◆ **Activity**: Retype, word for word, the section of the employee churn write-up below that opens with the words containing "The department has" and closes with "months, 0 otherwise.".

◆ **Provided passage**:
Dr. Stripplot or: How I Learned to Stop Worrying and Understand the Churn

The scenario suggests to take a role of an employee in the human capital department of a large corporation. The Board is worried about the relatively high turnover, and our team must look into ways to reduce the number of employees leaving the company.

The team needs to understand the situation better: which employees are more likely to leave, and why. The aim is to make clear what variables impact employee churn, and to present findings along with ideas on how to attack the problem.

Data structure

The department has assembled data on almost 10,000 employees. The team used information from exit interviews, performance reviews, and employee records.

variable	description
`department`	the department the employee belongs to.
`promoted`	1 if the employee was promoted in the previous 24 months, 0 otherwise.
`review`	the composite score the employee received in their last evaluation.
`projects`	how many projects the employee is involved in.
`salary`	for confidentiality reasons, salary comes in three tiers: low, medium, high.
`tenure`	how many years the employee has been at the company.
`satisfaction`	a measure of employee satisfaction from surveys.
`avg_hrs_month`	the average hours the employee worked in a month.
`left`	"yes" if the employee ended up leaving, "no" otherwise.

Objectives

Which department has the highest employee turnover? Which one has the lowest?

◆ **Raw data**:

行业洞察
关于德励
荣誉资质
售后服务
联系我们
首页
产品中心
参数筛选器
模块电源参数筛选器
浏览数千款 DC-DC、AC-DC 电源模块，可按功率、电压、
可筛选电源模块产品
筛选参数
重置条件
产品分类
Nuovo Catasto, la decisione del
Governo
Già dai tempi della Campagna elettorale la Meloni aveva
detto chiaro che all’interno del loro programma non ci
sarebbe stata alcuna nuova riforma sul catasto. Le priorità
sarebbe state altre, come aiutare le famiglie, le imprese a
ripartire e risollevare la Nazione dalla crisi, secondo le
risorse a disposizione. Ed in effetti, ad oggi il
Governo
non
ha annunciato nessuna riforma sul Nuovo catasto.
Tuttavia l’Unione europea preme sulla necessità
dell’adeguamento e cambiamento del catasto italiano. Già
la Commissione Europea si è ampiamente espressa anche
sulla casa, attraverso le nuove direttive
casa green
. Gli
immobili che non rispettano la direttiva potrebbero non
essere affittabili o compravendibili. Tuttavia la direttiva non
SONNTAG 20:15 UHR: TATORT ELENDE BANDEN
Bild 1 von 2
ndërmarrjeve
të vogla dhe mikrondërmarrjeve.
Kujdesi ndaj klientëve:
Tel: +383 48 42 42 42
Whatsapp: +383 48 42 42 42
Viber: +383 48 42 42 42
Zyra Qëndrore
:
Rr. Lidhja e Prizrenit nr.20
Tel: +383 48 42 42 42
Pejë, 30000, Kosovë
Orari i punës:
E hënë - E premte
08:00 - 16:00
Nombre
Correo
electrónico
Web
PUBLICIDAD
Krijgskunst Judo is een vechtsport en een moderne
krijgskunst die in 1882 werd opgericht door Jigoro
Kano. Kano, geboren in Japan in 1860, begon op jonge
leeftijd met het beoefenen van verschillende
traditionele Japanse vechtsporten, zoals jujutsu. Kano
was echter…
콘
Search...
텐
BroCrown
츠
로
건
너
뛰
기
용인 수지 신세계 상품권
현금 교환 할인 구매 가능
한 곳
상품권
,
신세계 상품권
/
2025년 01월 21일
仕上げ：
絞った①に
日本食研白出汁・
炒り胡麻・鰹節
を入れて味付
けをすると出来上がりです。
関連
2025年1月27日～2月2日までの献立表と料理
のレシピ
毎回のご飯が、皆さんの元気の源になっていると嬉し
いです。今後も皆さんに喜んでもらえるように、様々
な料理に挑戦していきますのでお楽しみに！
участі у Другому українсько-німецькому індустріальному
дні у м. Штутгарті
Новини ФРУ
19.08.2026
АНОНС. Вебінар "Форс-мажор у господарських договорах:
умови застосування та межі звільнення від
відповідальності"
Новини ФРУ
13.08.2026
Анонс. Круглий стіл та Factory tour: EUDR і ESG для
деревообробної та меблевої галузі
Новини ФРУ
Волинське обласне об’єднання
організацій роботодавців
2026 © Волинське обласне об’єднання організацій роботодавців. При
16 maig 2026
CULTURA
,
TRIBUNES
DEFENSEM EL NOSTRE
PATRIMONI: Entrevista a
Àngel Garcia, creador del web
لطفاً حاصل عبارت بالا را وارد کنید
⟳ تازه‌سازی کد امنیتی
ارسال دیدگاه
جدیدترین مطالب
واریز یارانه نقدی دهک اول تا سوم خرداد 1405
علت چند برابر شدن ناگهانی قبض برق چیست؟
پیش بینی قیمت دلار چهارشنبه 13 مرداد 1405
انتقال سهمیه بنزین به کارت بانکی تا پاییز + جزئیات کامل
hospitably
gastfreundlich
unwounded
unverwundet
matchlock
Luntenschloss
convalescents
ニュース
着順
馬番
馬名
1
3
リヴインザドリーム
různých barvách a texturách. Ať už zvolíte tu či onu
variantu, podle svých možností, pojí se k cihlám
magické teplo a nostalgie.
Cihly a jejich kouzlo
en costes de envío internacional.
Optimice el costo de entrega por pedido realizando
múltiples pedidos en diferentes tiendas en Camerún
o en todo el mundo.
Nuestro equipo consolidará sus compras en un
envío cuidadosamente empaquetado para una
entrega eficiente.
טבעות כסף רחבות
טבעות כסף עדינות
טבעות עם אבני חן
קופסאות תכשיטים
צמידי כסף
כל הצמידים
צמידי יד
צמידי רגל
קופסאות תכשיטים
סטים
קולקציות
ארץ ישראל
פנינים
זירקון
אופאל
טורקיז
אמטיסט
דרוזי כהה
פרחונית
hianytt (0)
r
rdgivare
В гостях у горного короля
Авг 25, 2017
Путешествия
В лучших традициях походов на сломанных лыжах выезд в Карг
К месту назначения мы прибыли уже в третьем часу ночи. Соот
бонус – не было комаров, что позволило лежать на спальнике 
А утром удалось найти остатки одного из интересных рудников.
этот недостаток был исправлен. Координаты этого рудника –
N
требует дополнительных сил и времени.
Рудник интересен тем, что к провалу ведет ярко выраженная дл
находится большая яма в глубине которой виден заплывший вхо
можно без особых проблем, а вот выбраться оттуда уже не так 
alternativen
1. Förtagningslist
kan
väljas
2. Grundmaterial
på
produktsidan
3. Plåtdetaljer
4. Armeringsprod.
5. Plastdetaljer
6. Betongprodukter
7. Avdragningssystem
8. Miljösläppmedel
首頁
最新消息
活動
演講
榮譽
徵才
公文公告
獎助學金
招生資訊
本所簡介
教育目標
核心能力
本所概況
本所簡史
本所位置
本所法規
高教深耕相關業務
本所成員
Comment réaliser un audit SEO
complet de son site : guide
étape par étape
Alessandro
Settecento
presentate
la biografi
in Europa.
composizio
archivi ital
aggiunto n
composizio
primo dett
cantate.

◆ **Output for this task**:
The department has assembled data on almost 10,000 employees. The team used information from exit interviews, performance reviews, and employee records.

variable	description
`department`	the department the employee belongs to.
`promoted`	1 if the employee was promoted in the previous 24 months, 0 otherwise.